Une biographie ? vraiment ?

Par William Potillion @scenarmag

Un personnage a une fonction dans le récit. Il possède aussi une mémoire, une personnalité, a des projets, des espoirs, a connu des déceptions, voire des traumatismes, et même, il aurait pu ne pas exister. Tout cela se résume en une biographie.
Très utile seulement si nous n'y passons pas trop de temps, c'est-à-dire si nous ne la détaillons excessivement. Dans le cas contraire, nous aurons déjà nui à la narration sans même l'avoir commencée. Craignons les détails insignifiants : qu'est-ce que cela peut nous apporter que notre personnage aime les œufs aux plats ? À moins que cet appétit particulier n'ait lui-même une fonction dans l'intrigue.

Sinon l'essentiel à trouver est ce qui motive le personnage.
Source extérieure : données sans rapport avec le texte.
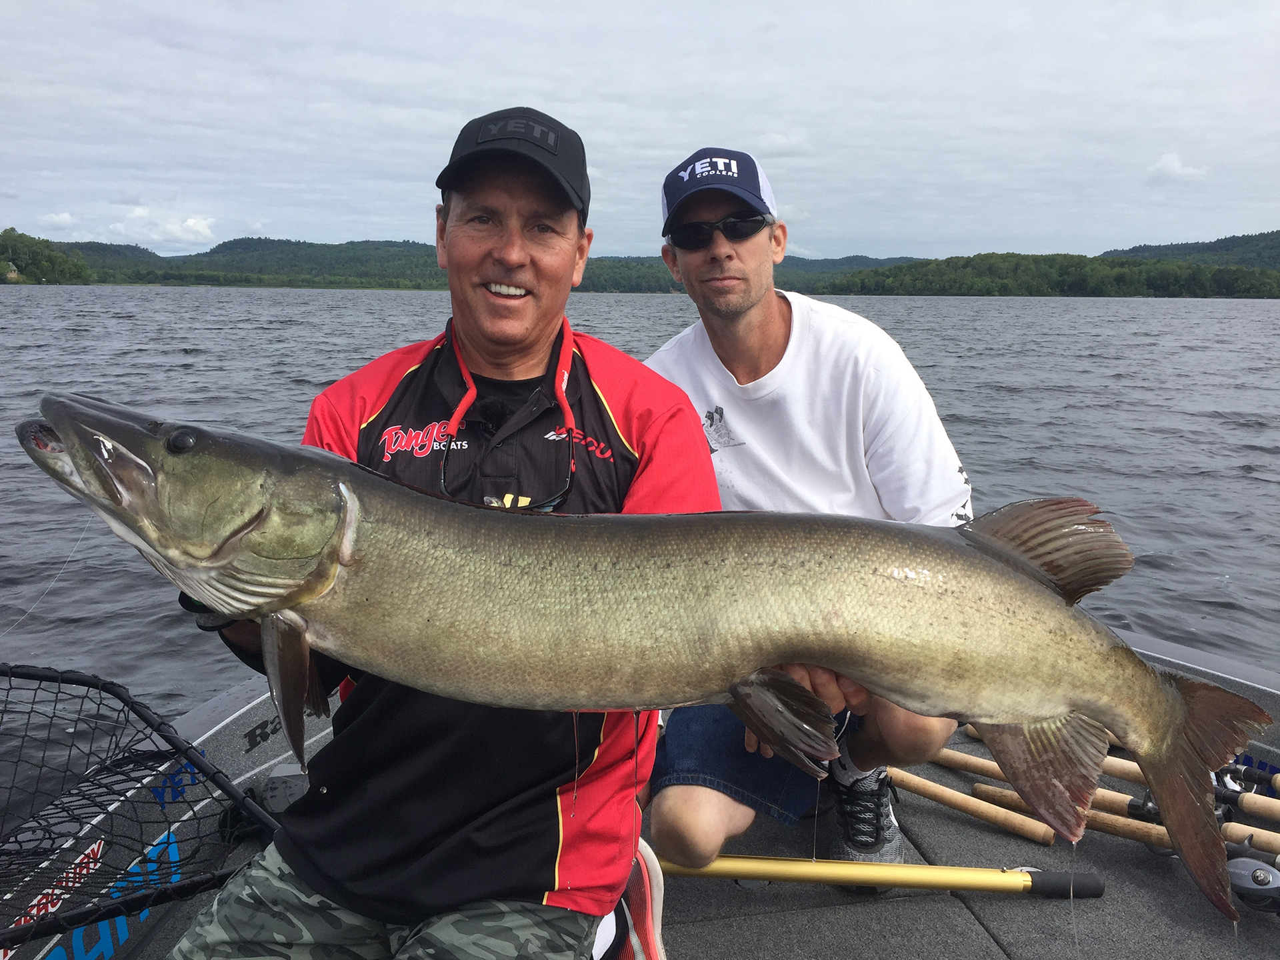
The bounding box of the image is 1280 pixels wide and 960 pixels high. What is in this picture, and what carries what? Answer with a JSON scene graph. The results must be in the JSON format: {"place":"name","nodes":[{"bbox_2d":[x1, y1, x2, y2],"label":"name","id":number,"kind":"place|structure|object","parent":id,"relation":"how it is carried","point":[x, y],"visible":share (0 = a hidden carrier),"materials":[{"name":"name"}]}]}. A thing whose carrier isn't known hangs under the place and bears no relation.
{"place":"outdoors","nodes":[
{"label":"outdoors","id":0,"kind":"place"},
{"bbox_2d":[0,228,95,283],"label":"wooded hill","id":1,"kind":"structure","parent":0,"point":[14,249],"materials":[{"name":"green plant"}]},
{"bbox_2d":[3,262,19,280],"label":"house","id":2,"kind":"structure","parent":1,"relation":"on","point":[11,275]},
{"bbox_2d":[38,211,76,228],"label":"cloud","id":3,"kind":"structure","parent":0,"point":[59,219],"materials":[{"name":"white"}]},
{"bbox_2d":[108,206,218,246],"label":"cloud","id":4,"kind":"structure","parent":0,"point":[192,224],"materials":[{"name":"white"}]},
{"bbox_2d":[34,234,928,290],"label":"hill","id":5,"kind":"structure","parent":0,"point":[200,265],"materials":[{"name":"green plant"}]},
{"bbox_2d":[0,282,1279,840],"label":"lake","id":6,"kind":"structure","parent":0,"point":[1247,429],"materials":[{"name":"grey liquid"}]},
{"bbox_2d":[10,628,1279,959],"label":"boat","id":7,"kind":"object","parent":6,"relation":"on","point":[953,910],"visible":0.37,"materials":[{"name":"grey carpet"}]},
{"bbox_2d":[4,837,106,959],"label":"sticker","id":8,"kind":"object","parent":7,"relation":"attached to","point":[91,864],"visible":0.59,"materials":[{"name":"red plastic"}]},
{"bbox_2d":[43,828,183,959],"label":"sticker","id":9,"kind":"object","parent":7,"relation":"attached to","point":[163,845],"visible":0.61,"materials":[{"name":"plastic"}]},
{"bbox_2d":[0,662,281,953],"label":"landing net","id":10,"kind":"object","parent":7,"relation":"on","point":[112,684],"visible":0.89,"materials":[{"name":"black"}]},
{"bbox_2d":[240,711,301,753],"label":"boat lettering decal","id":11,"kind":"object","parent":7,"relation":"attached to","point":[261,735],"visible":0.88,"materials":[{"name":"black plastic"}]},
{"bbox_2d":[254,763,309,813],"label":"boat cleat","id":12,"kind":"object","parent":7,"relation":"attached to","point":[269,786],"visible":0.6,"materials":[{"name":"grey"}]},
{"bbox_2d":[164,108,725,959],"label":"man","id":13,"kind":"object","parent":7,"relation":"on","point":[541,203],"visible":0.85},
{"bbox_2d":[16,396,1274,944],"label":"fish","id":14,"kind":"object","parent":13,"relation":"in","point":[1005,719],"visible":0.94},
{"bbox_2d":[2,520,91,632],"label":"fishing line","id":15,"kind":"object","parent":14,"relation":"hanging from","point":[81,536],"visible":0.92,"materials":[{"name":"plastic"}]},
{"bbox_2d":[645,150,978,875],"label":"man","id":16,"kind":"object","parent":7,"relation":"on","point":[746,315],"visible":0.75},
{"bbox_2d":[654,849,1103,898],"label":"net handle","id":17,"kind":"object","parent":7,"relation":"on","point":[841,864],"visible":0.85,"materials":[{"name":"yellow"}]},
{"bbox_2d":[887,768,1058,846],"label":"fishing rod","id":18,"kind":"object","parent":7,"relation":"on","point":[929,783],"visible":0.74,"materials":[{"name":"brown wood"}]},
{"bbox_2d":[961,723,1279,795],"label":"fishing rod","id":19,"kind":"object","parent":7,"relation":"on","point":[973,733],"visible":0.6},
{"bbox_2d":[972,782,1279,865],"label":"fishing rod","id":20,"kind":"object","parent":7,"relation":"on","point":[987,789],"visible":0.75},
{"bbox_2d":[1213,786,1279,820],"label":"fishing rod","id":21,"kind":"object","parent":7,"relation":"on","point":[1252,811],"visible":0.68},
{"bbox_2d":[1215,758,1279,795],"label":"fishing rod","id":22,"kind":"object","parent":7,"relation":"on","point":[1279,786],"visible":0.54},
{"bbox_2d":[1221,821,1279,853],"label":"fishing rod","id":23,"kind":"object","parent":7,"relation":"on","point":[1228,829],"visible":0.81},
{"bbox_2d":[1224,855,1279,916],"label":"fishing reel","id":24,"kind":"object","parent":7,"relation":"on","point":[1263,877],"visible":0.92,"materials":[{"name":"grey metal"}]},
{"bbox_2d":[0,0,1279,264],"label":"sky","id":25,"kind":"structure","parent":0,"point":[529,85],"materials":[{"name":"grey"}]},
{"bbox_2d":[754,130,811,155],"label":"cloud","id":26,"kind":"structure","parent":0,"point":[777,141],"materials":[{"name":"white"}]},
{"bbox_2d":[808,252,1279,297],"label":"wooded shore","id":27,"kind":"structure","parent":0,"point":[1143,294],"materials":[{"name":"green plant"}]},
{"bbox_2d":[1146,152,1208,180],"label":"cloud","id":28,"kind":"structure","parent":0,"point":[1167,160],"materials":[{"name":"white"}]},
{"bbox_2d":[1099,229,1279,269],"label":"hill","id":29,"kind":"structure","parent":0,"point":[1196,243],"materials":[{"name":"green plant"}]}
]}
Pourquoi agit-il ainsi ? Dans quel but ? Voilà ce que la biographie doit décider afin de favoriser l'évolution dramatique du récit.

Ne soyons pas trop rigides

Nous évoluons au fil de nos expériences et bien que notre vécu nous enferme en quelque sorte dans telle ou telle personnalité, nous avons toujours la possibilité de nous en échapper. Ainsi, l'être de fiction est condamné à devenir autre. D'abord, il est pris dans les rets de son passé, mais cette situation initiale bien ordinaire n'est pas sa véritable nature. Il lui faut aller à la rencontre de lui-même. Le risque d'une biographie bien trop détaillée est que nous interdisons à notre personnage d'évoluer, sans cesse, il répond à des comportements préétablis : une déception amoureuse et voilà notre personnage aveugle à toute nouvelle relation qui pourrait pourtant lui redonner une joie perdue.
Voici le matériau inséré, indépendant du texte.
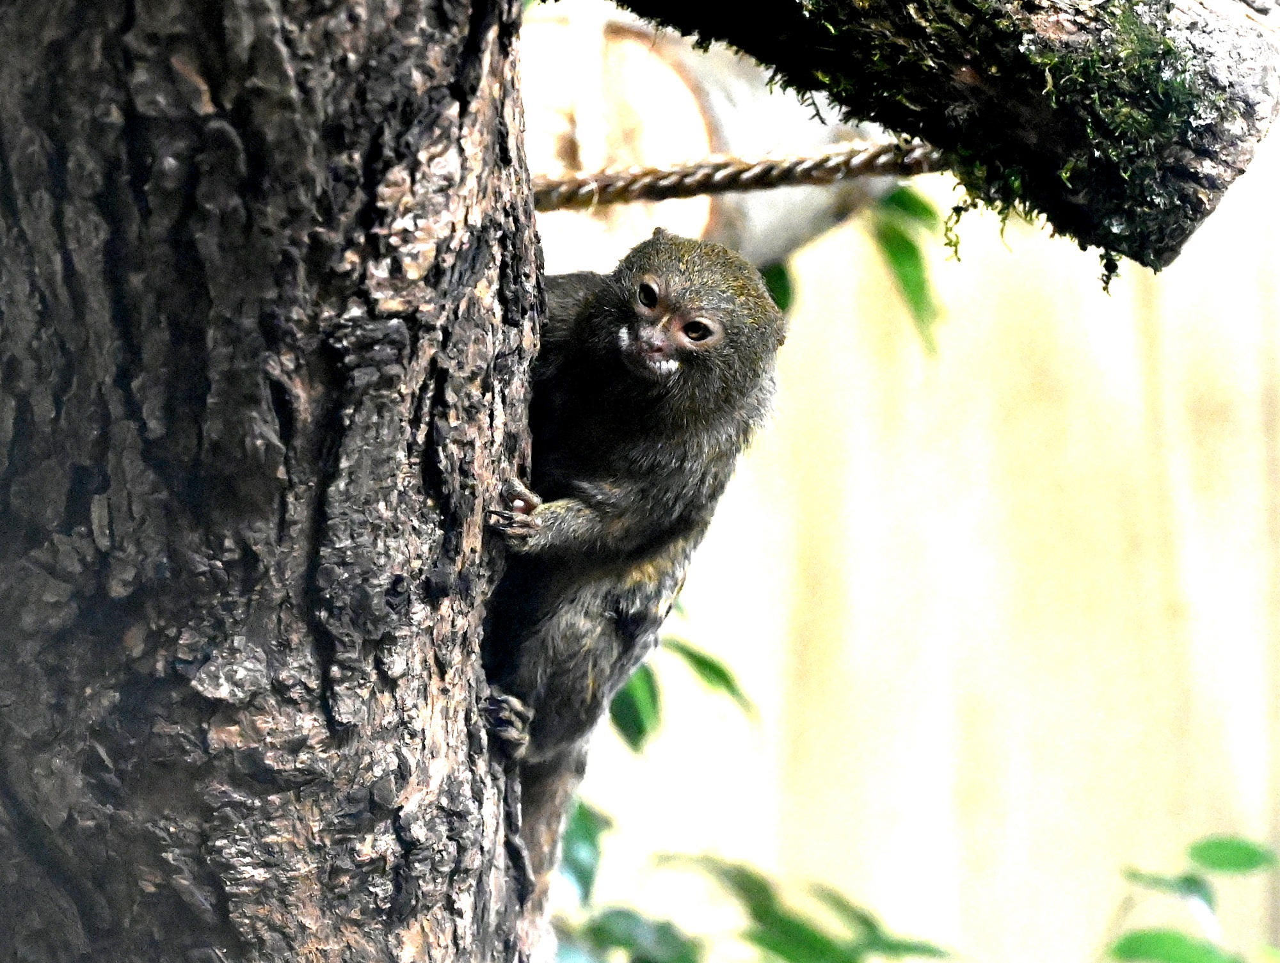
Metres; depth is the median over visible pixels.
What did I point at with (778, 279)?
green leaf
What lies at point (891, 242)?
green leaf
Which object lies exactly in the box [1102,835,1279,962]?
green plant
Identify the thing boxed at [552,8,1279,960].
wall
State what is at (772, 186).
rope
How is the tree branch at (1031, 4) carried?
attached to the tree trunk
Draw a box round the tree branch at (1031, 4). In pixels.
[580,0,1279,274]
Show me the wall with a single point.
(843, 366)
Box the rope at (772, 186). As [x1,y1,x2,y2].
[526,139,942,212]
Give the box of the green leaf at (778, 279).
[760,257,796,316]
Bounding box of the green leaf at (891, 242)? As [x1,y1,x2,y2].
[864,182,943,356]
Laissons les opportunités narratives se présenter à nous lors de l'écriture de l'intrigue. Explorons notre personnage en regard de nos thèmes. Sachons ce que nous voulons dire avant de lui écrire un passé, car le personnage incarne et confronte le message que nous tentons de faire passer. Once (2007) de John Carney illustre bien cette idée : un musicien de rue et une immigrante tchèque se rencontrent. La proximité entre ces deux êtres passe par la musique. Les thèmes convoqués dans ce récit sont ceux de la solitude, de la passion, de l'accomplissement personnel et les deux personnages s'y rapportent en réagissant mutuellement à l'autre sur le moment sans que des détails de leurs passés respectifs ne s'introduisent dans cette relation.

La situation conflictuelle

Le conflit emplit la fiction. Il est même un accès privilégié et direct à celle-ci. Ainsi, il est de bon aloi que la biographie insiste sur les blessures émotionnelles, les désirs et les peurs qui nourriront les dilemmes du personnage, parce que, s'il y a bien une dynamique qui crée du drame, c'est celle de la confrontation du personnage avec ses propres principes.
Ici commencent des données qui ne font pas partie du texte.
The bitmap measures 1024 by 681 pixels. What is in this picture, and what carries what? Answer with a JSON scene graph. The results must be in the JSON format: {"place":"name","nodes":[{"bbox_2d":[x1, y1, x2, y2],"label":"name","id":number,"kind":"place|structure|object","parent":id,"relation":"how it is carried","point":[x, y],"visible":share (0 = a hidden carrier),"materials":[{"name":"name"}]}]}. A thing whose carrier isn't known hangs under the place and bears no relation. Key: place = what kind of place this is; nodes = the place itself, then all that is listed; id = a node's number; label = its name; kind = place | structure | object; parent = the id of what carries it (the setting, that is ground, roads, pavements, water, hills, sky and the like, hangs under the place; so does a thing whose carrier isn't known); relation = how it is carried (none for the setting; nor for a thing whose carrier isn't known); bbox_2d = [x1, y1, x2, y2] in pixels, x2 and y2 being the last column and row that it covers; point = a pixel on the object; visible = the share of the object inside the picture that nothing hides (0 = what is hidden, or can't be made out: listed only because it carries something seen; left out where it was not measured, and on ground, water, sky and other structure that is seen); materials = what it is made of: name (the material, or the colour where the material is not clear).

This Is Not a Love Story (2015) de Alfonso Gomez-Rejon est particulièrement pertinent à ce titre. Greg, plutôt introverti, renoue avec Rachel, une amie d'enfance. Or, Rachel est atteinte d'une leucémie. Cette relation singulière pousse Greg à confronter ses propres peurs et insécurités. Je l'ai dit, il est un être introverti, qui a une frousse incommensurable du rejet, ce qui l'oblige à ne maintenir habituellement que des relations superficielles, mais l'entrée en jeu de Rachel dans sa vie change la donne. En quelque sorte, sa crainte d'une souffrance affective contre laquelle il adopte régulièrement une stratégie d'évitement se déplace au contact de Rachel.

Greg a le sentiment de sa médiocrité ; que ce sentiment soit erroné ou non importe peu puisqu'il trouve un refuge dans la réalisation de films parodiques avec son ami Earl. D'abord parce qu'il veut que le regard des autres soit celui de son autodérision ; ainsi, il ne se sent pas jugé.

Là aussi, la finalité change : maintenant, il souhaite faire passer des moments agréables à Rachel. Ses films deviennent les moyens de sa compassion : enfin, il se décentre de lui-même et est attentif à l'autre. Son arc se dessine naturellement : replié sur lui-même, il se découvre un horizon d'amour et de lien qu'il sait essentiel bien que douloureux.

Pour conclure, considérons la biographie comme un point de départ peut-être et gardons-nous de ne jamais brider notre réécriture et laissons-nous quelques dimensions à fouiller dans nos thèmes et la fonction efficace des personnages au cours de l'intrigue.